### GIVEN ENTRIES
BEGIN

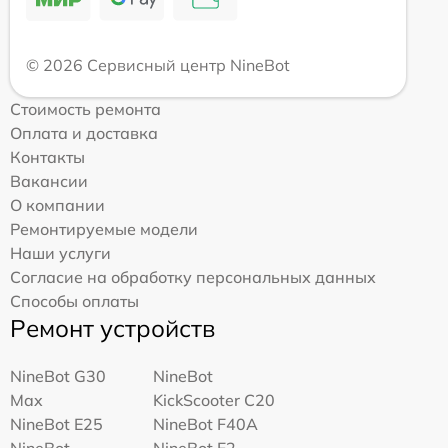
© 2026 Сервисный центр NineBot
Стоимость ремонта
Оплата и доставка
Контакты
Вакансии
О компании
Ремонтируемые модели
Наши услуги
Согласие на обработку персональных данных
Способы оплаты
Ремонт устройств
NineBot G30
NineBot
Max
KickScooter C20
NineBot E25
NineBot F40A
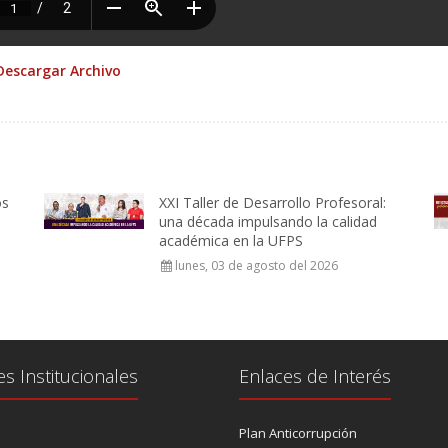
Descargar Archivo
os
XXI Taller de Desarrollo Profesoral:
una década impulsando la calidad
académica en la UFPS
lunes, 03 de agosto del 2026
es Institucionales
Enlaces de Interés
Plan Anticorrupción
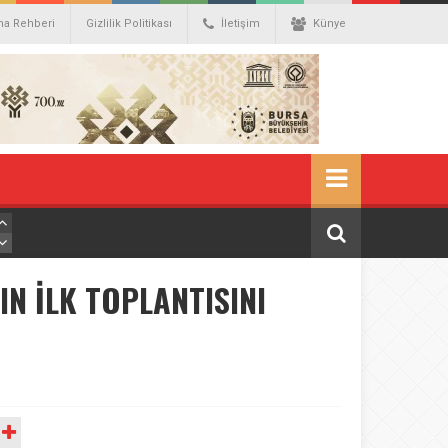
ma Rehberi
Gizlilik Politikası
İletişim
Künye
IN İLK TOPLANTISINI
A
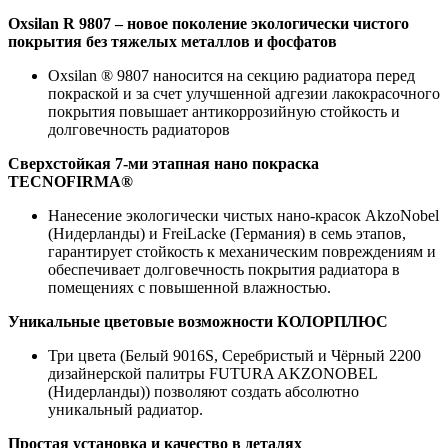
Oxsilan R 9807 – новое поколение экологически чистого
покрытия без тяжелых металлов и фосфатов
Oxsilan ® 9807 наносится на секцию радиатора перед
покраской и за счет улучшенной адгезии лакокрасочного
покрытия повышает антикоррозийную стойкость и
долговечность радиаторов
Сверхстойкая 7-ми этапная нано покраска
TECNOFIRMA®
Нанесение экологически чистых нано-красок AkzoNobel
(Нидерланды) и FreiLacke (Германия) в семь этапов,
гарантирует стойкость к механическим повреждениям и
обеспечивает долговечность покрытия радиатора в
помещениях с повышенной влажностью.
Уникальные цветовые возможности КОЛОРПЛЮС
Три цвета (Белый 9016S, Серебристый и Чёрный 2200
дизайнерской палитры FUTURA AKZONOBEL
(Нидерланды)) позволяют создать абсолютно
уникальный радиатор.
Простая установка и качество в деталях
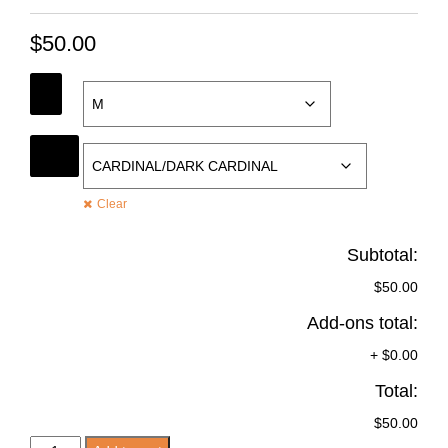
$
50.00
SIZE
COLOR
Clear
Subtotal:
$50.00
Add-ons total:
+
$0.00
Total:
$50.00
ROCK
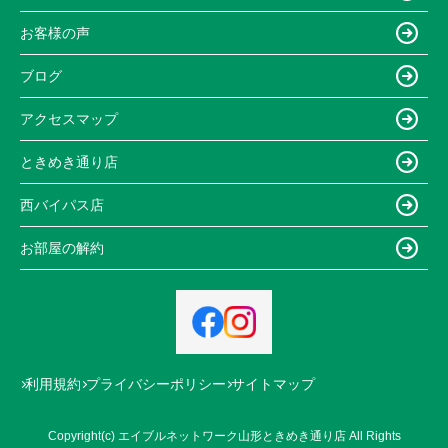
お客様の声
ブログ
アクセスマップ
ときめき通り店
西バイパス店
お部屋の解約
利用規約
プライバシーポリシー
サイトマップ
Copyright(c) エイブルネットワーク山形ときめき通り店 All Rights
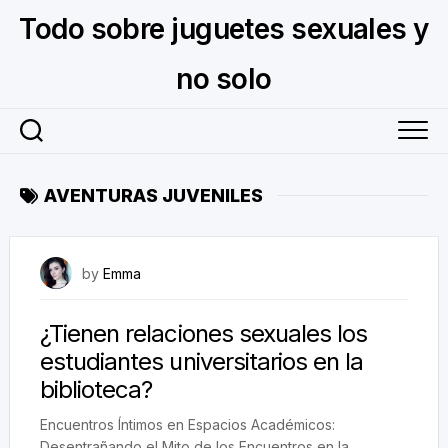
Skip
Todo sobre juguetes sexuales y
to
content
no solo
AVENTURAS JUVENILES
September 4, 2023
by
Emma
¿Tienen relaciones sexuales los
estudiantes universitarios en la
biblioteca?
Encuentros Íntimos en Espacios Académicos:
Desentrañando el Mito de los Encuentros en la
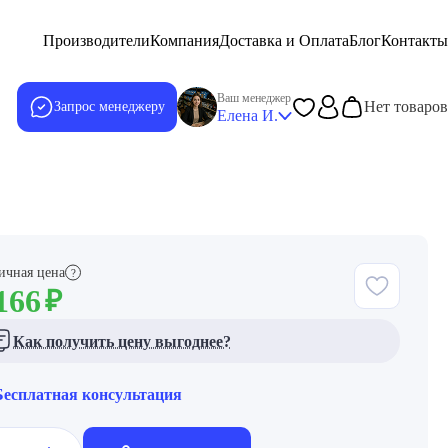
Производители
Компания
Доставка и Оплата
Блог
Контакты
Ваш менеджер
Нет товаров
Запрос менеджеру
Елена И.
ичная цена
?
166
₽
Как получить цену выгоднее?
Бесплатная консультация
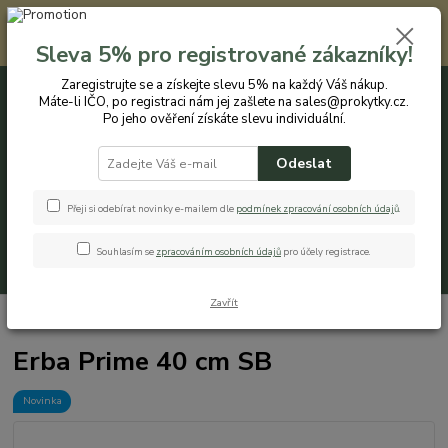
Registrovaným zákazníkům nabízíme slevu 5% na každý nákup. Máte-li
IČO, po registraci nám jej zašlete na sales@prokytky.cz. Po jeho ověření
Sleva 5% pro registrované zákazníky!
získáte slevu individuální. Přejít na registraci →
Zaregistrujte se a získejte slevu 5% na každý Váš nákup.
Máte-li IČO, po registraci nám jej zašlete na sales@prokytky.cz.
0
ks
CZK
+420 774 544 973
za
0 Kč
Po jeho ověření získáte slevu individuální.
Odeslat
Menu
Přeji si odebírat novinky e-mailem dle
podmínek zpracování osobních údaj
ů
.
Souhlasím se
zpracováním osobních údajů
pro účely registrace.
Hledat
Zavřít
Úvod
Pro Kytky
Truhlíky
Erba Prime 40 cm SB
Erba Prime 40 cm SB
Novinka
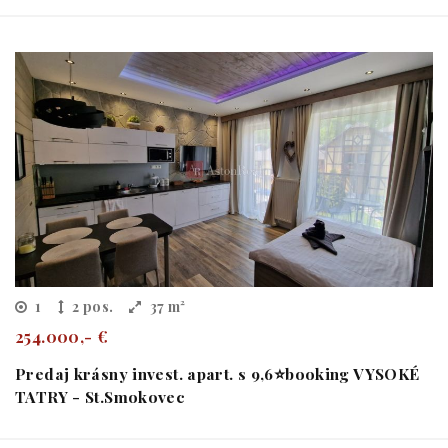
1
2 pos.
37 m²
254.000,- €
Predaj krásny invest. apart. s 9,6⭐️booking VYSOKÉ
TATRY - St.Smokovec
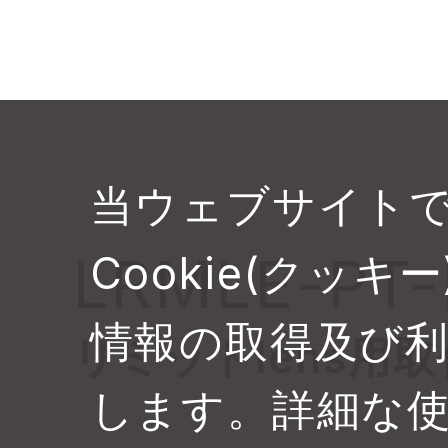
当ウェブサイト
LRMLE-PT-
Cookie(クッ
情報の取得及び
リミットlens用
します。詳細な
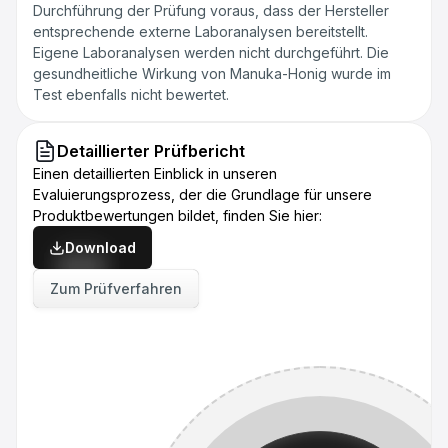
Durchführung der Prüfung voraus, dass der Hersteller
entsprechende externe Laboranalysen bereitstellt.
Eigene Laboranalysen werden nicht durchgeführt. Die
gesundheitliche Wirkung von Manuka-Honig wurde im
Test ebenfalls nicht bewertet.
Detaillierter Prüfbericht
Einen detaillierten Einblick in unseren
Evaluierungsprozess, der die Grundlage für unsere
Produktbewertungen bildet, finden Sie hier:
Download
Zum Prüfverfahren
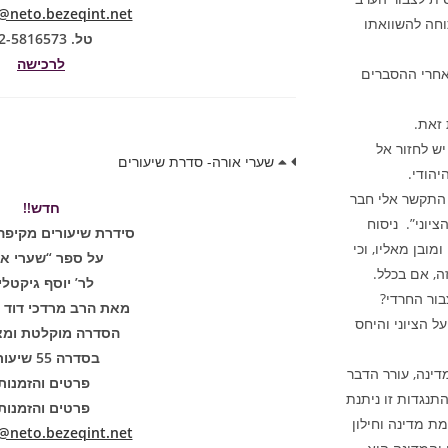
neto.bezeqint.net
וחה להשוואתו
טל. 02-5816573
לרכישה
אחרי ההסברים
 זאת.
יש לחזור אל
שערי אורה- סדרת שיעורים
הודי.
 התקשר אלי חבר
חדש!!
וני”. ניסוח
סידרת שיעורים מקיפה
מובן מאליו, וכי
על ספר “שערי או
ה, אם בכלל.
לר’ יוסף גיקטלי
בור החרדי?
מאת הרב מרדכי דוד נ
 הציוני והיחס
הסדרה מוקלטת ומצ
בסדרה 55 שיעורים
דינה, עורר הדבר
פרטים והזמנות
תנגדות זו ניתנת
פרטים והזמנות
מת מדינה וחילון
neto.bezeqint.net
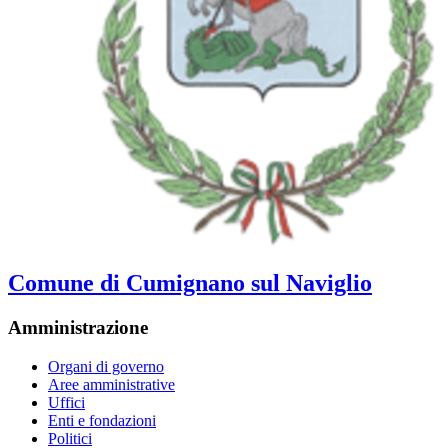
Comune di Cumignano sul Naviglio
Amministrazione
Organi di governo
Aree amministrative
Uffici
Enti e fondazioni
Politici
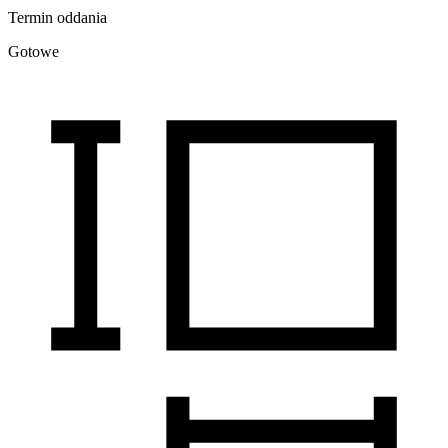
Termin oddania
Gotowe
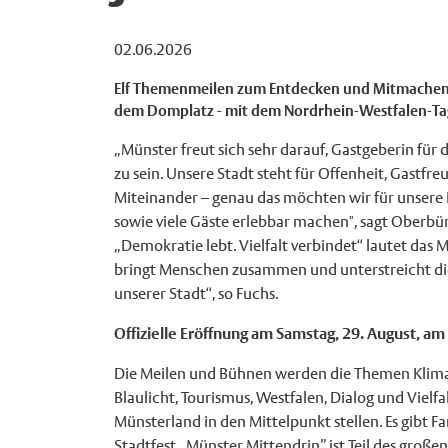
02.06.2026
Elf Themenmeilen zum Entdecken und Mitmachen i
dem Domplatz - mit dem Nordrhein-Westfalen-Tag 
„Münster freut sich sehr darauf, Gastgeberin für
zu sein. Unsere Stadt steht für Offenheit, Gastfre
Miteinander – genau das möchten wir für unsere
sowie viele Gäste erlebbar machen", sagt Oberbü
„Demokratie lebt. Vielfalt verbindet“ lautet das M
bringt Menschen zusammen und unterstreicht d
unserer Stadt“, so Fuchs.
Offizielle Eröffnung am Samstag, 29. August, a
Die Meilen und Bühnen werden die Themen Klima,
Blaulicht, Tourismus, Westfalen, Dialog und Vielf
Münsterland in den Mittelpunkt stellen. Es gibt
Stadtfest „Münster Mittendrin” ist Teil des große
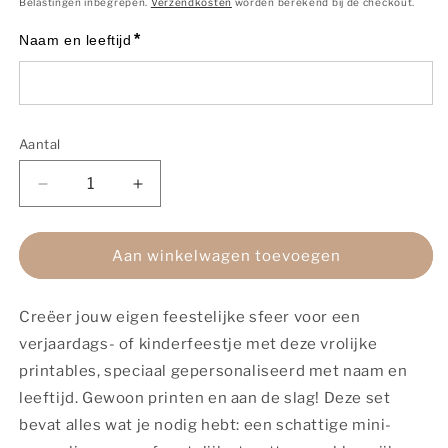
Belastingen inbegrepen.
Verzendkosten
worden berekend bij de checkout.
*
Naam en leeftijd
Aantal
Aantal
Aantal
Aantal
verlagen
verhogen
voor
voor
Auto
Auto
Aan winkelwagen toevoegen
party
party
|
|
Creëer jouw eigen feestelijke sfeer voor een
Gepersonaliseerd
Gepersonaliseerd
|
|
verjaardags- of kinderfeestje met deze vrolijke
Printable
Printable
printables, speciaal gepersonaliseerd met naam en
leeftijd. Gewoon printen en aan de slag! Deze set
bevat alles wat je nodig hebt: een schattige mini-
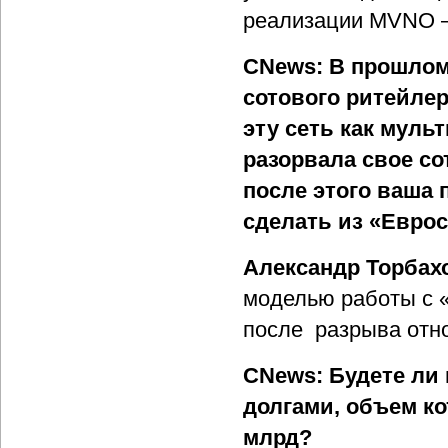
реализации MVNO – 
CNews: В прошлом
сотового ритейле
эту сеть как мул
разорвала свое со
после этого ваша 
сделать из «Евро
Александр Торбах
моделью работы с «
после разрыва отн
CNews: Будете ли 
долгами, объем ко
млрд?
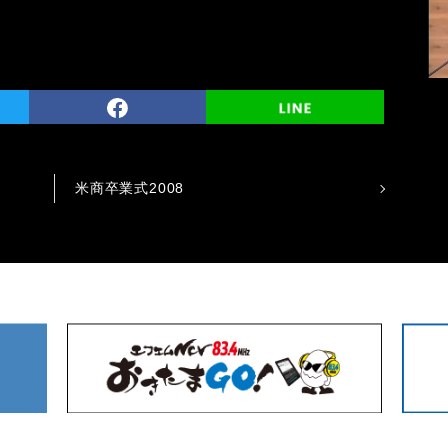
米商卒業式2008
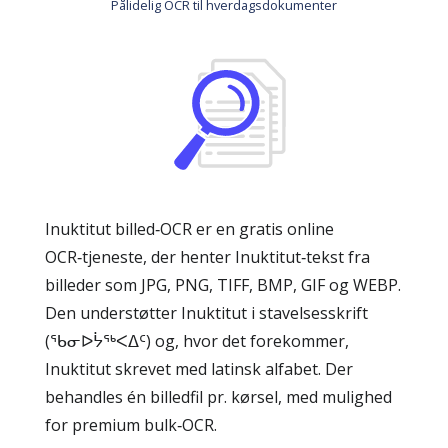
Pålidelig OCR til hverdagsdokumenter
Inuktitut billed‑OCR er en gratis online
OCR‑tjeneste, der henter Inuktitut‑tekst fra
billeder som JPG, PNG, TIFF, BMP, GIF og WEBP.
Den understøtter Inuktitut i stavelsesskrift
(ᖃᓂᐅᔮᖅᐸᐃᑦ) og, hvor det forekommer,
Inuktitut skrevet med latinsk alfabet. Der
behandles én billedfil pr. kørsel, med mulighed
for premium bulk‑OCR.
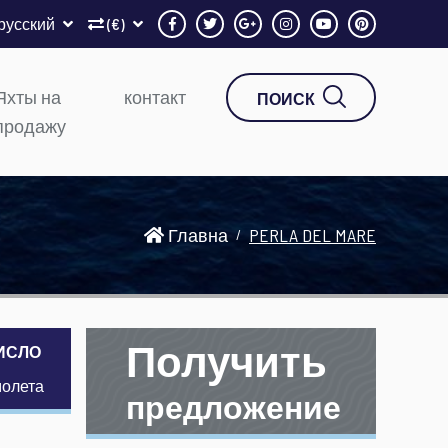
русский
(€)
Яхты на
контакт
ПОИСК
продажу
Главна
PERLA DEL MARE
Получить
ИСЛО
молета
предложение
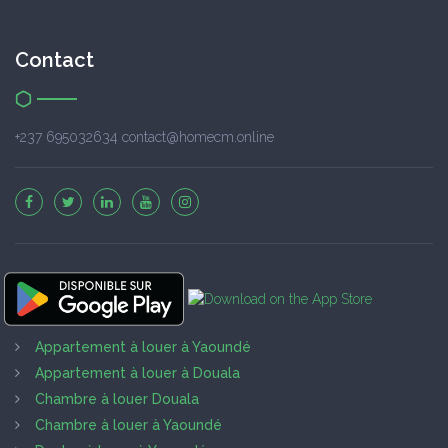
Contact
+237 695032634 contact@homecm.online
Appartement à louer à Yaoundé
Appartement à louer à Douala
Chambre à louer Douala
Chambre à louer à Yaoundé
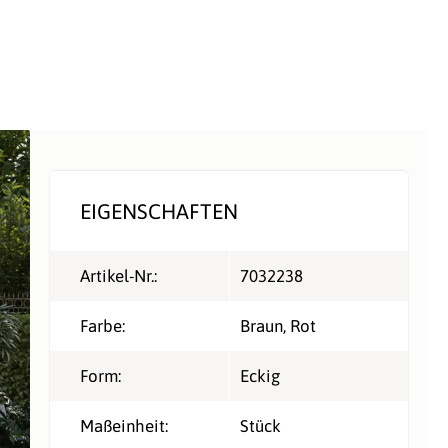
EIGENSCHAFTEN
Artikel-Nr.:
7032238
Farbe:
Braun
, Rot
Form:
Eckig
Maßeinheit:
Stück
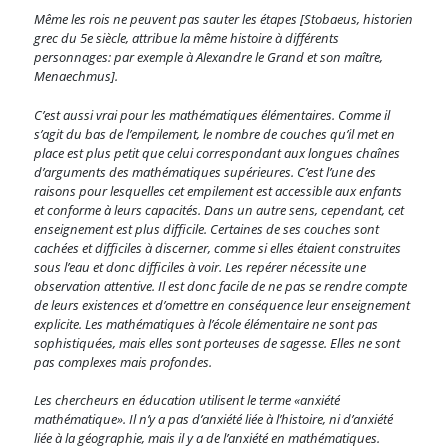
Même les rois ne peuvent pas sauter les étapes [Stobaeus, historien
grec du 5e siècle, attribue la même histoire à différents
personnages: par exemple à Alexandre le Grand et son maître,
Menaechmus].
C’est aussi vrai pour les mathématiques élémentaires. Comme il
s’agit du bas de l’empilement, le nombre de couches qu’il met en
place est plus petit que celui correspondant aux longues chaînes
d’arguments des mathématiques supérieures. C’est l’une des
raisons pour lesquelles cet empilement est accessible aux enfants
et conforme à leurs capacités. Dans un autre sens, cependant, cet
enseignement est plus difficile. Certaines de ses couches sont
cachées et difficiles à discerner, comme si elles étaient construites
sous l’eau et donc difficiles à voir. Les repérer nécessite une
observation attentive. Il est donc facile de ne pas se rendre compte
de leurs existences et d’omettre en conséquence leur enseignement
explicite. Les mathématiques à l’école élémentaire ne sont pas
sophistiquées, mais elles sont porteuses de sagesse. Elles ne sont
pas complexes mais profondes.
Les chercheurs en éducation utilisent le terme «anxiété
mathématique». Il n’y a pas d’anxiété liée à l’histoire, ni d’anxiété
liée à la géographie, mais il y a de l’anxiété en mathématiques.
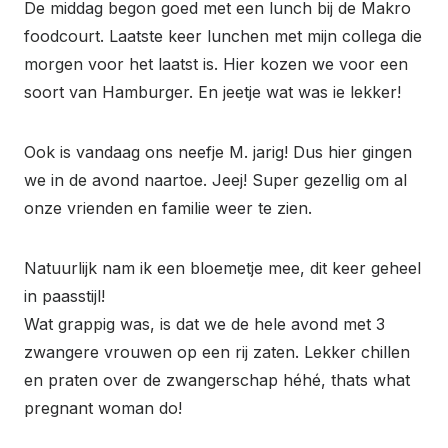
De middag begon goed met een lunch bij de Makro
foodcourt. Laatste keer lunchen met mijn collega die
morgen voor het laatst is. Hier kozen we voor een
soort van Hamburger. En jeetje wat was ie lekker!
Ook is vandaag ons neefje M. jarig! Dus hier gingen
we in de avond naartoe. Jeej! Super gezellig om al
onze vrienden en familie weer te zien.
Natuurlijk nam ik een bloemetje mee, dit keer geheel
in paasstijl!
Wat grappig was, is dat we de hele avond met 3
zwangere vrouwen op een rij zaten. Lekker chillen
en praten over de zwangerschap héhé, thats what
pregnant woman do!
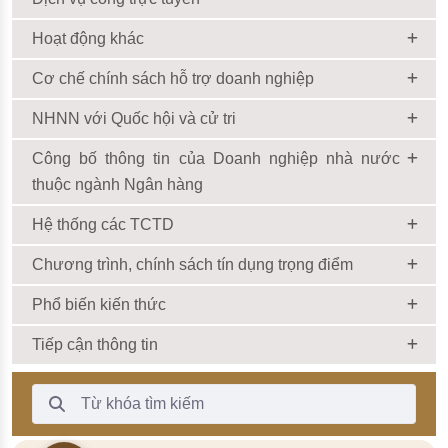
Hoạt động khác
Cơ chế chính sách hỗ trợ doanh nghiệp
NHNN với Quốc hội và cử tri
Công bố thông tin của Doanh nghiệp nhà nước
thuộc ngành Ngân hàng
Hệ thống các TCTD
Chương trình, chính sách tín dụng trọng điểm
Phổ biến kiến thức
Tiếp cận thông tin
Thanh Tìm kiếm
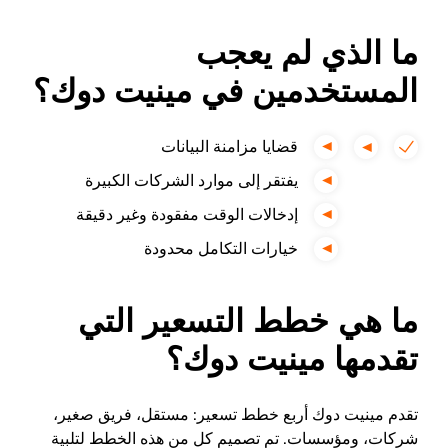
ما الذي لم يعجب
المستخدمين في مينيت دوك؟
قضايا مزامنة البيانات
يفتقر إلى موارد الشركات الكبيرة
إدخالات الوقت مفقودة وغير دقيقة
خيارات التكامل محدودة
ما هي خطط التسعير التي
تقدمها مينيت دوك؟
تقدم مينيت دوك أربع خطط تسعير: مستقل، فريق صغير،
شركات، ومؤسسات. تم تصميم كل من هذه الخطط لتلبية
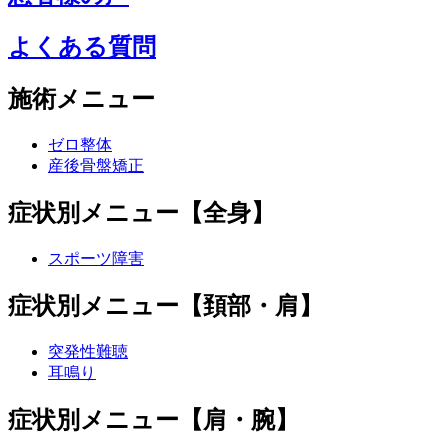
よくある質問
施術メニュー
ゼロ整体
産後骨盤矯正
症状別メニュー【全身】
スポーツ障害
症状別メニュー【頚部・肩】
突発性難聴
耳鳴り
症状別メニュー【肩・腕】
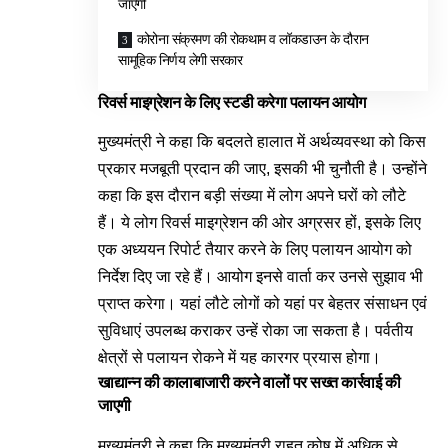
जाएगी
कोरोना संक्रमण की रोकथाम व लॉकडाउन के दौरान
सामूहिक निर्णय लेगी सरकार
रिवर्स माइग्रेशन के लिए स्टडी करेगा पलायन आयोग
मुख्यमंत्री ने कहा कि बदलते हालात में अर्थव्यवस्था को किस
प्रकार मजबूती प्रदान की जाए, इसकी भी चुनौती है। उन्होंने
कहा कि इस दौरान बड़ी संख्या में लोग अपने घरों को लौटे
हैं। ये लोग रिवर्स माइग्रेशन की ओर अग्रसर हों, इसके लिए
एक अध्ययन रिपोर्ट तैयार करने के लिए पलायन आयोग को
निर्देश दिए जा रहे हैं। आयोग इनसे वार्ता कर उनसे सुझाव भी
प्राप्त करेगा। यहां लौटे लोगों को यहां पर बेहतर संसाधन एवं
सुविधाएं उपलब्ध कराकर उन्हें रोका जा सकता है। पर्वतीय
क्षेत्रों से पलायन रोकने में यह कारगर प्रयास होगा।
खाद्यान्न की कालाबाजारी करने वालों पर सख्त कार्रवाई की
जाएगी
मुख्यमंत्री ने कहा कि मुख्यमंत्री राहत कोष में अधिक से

END

As you read the records above, find each line that contains "Appartement" and copy it.

Appartement à louer à Yaoundé
Appartement à louer à Douala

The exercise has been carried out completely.